Top of Provided data

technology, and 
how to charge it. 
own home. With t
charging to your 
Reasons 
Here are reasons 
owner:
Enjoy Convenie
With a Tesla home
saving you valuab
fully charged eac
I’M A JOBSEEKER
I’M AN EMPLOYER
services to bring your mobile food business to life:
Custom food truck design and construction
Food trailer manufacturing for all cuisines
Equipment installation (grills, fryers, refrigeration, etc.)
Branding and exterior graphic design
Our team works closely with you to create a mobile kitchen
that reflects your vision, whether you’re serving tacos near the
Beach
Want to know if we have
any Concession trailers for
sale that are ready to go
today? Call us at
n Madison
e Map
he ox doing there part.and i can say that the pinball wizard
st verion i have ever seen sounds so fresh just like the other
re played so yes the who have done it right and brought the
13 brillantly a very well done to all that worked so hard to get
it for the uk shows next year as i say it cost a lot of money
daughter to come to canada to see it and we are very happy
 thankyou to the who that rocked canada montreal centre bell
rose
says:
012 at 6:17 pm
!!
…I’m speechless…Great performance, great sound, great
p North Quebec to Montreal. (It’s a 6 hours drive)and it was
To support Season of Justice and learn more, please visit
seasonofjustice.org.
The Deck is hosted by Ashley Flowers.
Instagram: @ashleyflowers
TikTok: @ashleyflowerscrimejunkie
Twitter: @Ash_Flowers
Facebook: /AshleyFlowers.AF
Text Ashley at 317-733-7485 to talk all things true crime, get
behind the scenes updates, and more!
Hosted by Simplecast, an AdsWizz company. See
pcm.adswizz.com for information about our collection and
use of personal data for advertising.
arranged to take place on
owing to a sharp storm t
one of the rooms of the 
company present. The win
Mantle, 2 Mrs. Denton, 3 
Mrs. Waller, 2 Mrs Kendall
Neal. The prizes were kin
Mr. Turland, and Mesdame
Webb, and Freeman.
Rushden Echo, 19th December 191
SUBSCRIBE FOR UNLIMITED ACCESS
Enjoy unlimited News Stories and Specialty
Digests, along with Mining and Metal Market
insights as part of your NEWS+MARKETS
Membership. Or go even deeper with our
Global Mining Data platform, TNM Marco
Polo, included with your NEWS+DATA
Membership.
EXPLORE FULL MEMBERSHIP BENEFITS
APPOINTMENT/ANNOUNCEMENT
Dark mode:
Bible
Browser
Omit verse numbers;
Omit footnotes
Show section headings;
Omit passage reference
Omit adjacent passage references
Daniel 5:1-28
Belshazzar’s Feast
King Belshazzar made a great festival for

Bottom of Provided data

> [Instructions to follow]:
Please transcribe each entry exactly, keeping every word as it is.

> [Solution to the exercise]:
technology, and 
how to charge it. 
own home. With t
charging to your 
Reasons 
Here are reasons 
owner:
Enjoy Convenie
With a Tesla home
saving you valuab
fully charged eac
I’M A JOBSEEKER
I’M AN EMPLOYER
services to bring your mobile food business to life:
Custom food truck design and construction
Food trailer manufacturing for all cuisines
Equipment installation (grills, fryers, refrigeration, etc.)
Branding and exterior graphic design
Our team works closely with you to create a mobile kitchen
that reflects your vision, whether you’re serving tacos near the
Beach
Want to know if we have
any Concession trailers for
sale that are ready to go
today? Call us at
n Madison
e Map
he ox doing there part.and i can say that the pinball wizard
st verion i have ever seen sounds so fresh just like the other
re played so yes the who have done it right and brought the
13 brillantly a very well done to all that worked so hard to get
it for the uk shows next year as i say it cost a lot of money
daughter to come to canada to see it and we are very happy
 thankyou to the who that rocked canada montreal centre bell
rose
says:
012 at 6:17 pm
!!
…I’m speechless…Great performance, great sound, great
p North Quebec to Montreal. (It’s a 6 hours drive)and it was
To support Season of Justice and learn more, please visit
seasonofjustice.org.
The Deck is hosted by Ashley Flowers.
Instagram: @ashleyflowers
TikTok: @ashleyflowerscrimejunkie
Twitter: @Ash_Flowers
Facebook: /AshleyFlowers.AF
Text Ashley at 317-733-7485 to talk all things true crime, get
behind the scenes updates, and more!
Hosted by Simplecast, an AdsWizz company. See
pcm.adswizz.com for information about our collection and
use of personal data for advertising.
arranged to take place on
owing to a sharp storm t
one of the rooms of the 
company present. The win
Mantle, 2 Mrs. Denton, 3 
Mrs. Waller, 2 Mrs Kendall
Neal. The prizes were kin
Mr. Turland, and Mesdame
Webb, and Freeman.
Rushden Echo, 19th December 191
SUBSCRIBE FOR UNLIMITED ACCESS
Enjoy unlimited News Stories and Specialty
Digests, along with Mining and Metal Market
insights as part of your NEWS+MARKETS
Membership. Or go even deeper with our
Global Mining Data platform, TNM Marco
Polo, included with your NEWS+DATA
Membership.
EXPLORE FULL MEMBERSHIP BENEFITS
APPOINTMENT/ANNOUNCEMENT
Dark mode:
Bible
Browser
Omit verse numbers;
Omit footnotes
Show section headings;
Omit passage reference
Omit adjacent passage references
Daniel 5:1-28
Belshazzar’s Feast
King Belshazzar made a great festival for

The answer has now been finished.